*** DATA FOR THIS EXERCISE ***

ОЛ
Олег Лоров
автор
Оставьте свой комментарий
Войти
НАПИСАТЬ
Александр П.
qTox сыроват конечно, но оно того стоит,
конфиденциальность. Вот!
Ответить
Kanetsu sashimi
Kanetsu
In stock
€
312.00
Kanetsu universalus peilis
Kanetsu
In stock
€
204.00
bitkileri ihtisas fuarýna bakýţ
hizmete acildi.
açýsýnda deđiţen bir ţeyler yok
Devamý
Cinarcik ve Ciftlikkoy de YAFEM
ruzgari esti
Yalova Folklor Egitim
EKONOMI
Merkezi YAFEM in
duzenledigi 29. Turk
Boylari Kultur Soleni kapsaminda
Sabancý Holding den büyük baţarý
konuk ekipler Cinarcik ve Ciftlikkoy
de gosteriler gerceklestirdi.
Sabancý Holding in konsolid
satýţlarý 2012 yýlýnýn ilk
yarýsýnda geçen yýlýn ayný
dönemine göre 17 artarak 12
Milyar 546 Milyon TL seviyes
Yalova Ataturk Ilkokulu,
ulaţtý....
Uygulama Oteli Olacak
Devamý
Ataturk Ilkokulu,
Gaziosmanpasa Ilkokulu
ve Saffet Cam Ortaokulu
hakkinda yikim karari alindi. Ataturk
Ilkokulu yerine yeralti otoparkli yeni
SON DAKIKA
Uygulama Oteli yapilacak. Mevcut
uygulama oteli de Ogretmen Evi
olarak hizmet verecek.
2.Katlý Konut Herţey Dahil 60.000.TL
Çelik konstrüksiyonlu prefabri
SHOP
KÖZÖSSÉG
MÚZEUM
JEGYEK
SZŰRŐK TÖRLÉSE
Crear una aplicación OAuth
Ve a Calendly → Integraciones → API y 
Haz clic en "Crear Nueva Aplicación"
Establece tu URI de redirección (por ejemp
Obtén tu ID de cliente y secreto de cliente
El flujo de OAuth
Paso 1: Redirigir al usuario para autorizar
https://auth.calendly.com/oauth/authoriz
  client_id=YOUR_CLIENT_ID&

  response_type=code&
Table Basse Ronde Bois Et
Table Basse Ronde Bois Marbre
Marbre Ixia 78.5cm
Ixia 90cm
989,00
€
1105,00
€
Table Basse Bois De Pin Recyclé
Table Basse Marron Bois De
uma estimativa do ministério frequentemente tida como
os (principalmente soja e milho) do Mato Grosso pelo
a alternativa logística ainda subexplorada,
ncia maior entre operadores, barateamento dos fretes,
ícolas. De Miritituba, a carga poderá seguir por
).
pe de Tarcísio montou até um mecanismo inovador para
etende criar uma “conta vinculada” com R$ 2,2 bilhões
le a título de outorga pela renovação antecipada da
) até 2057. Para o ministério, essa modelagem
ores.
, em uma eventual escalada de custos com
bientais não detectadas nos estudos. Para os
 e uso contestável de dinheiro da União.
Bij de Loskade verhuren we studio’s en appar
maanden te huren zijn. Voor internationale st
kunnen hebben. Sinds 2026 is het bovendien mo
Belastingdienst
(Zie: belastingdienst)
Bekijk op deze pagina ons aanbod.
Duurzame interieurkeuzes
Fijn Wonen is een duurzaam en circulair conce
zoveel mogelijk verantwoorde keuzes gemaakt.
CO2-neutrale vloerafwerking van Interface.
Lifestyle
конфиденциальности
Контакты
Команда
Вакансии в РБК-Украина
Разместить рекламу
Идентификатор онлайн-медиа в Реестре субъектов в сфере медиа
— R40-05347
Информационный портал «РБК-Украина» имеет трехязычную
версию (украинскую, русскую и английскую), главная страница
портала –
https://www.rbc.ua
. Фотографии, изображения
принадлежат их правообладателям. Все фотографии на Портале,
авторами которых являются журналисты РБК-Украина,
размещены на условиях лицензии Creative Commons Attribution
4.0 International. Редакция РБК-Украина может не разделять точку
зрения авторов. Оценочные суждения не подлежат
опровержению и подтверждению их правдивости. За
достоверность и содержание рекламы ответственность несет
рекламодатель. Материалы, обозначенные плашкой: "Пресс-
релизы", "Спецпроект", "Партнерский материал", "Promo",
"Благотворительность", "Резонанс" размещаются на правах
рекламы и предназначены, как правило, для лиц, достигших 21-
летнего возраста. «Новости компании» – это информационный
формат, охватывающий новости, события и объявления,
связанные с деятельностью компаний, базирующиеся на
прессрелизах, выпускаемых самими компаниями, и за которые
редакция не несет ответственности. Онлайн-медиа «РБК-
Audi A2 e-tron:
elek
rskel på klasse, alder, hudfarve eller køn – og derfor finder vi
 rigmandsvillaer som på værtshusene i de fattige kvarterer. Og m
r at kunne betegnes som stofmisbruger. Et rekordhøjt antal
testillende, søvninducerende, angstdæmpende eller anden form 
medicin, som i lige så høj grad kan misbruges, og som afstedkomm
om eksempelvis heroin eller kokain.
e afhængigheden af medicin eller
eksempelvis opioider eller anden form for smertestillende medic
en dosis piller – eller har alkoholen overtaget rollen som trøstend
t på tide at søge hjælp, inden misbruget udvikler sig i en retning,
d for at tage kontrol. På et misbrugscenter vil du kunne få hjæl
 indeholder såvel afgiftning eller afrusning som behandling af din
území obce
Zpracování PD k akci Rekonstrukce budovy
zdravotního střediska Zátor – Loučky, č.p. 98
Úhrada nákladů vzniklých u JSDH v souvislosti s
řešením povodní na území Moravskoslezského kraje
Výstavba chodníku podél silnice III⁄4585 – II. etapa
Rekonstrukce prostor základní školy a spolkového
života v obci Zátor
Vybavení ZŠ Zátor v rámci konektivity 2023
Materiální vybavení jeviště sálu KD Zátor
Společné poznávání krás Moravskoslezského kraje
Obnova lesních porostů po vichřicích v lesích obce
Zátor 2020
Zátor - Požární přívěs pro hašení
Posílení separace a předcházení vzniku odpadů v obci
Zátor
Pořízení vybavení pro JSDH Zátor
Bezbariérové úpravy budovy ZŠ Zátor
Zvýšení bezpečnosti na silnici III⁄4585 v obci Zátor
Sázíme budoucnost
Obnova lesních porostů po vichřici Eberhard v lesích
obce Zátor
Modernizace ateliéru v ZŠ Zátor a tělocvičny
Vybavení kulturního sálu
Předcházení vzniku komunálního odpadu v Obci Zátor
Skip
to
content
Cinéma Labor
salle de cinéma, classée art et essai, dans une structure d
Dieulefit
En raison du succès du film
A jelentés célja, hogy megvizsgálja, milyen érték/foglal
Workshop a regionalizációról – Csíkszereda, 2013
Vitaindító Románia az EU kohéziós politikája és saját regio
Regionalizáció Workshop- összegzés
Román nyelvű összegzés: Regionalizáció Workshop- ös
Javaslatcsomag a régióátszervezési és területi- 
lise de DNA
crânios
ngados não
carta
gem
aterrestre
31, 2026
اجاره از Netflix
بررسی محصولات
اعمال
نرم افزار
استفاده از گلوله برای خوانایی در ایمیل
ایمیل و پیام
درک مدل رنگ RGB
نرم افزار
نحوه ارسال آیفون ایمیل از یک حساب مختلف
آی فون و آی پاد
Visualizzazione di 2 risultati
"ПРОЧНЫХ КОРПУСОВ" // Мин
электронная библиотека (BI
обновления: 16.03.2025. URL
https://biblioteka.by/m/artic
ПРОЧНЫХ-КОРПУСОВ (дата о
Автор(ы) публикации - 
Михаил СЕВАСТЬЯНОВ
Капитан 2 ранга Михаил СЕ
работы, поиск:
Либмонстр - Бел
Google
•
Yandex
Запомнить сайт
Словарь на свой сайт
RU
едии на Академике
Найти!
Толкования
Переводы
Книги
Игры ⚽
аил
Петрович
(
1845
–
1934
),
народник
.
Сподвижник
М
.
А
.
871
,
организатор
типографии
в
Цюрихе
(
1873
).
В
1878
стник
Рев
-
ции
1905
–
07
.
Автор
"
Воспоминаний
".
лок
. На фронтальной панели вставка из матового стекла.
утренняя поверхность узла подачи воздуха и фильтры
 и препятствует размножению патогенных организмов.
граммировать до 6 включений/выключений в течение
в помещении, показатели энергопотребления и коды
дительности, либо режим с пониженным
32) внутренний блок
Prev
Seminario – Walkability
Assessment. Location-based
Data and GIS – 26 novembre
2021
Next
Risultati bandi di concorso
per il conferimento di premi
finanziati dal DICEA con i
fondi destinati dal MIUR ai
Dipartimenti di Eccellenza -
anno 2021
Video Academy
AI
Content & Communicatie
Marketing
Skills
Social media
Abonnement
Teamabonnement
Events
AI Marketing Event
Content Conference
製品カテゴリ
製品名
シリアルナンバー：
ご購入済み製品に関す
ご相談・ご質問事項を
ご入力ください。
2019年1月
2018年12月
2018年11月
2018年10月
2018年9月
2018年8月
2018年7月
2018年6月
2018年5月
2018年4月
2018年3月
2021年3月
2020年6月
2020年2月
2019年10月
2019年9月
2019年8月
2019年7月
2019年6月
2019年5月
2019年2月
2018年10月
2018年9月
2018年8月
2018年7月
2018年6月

*** End of DATA FOR THIS EXERCISE ***

**ASSIGNMENT**
Lay out the lines of the entries above, from the line with "response_type=code&" up to and including the line with "os (principalmente soja", as a JSON list of strings with one string per line. Leave out any blank lines.

**YOUR RESPONSE**
[
  "  response_type=code&",
  "Table Basse Ronde Bois Et",
  "Table Basse Ronde Bois Marbre",
  "Marbre Ixia 78.5cm",
  "Ixia 90cm",
  "989,00",
  "€",
  "1105,00",
  "€",
  "Table Basse Bois De Pin Recyclé",
  "Table Basse Marron Bois De",
  "uma estimativa do ministério frequentemente tida como",
  "os (principalmente soja e milho) do Mato Grosso pelo"
]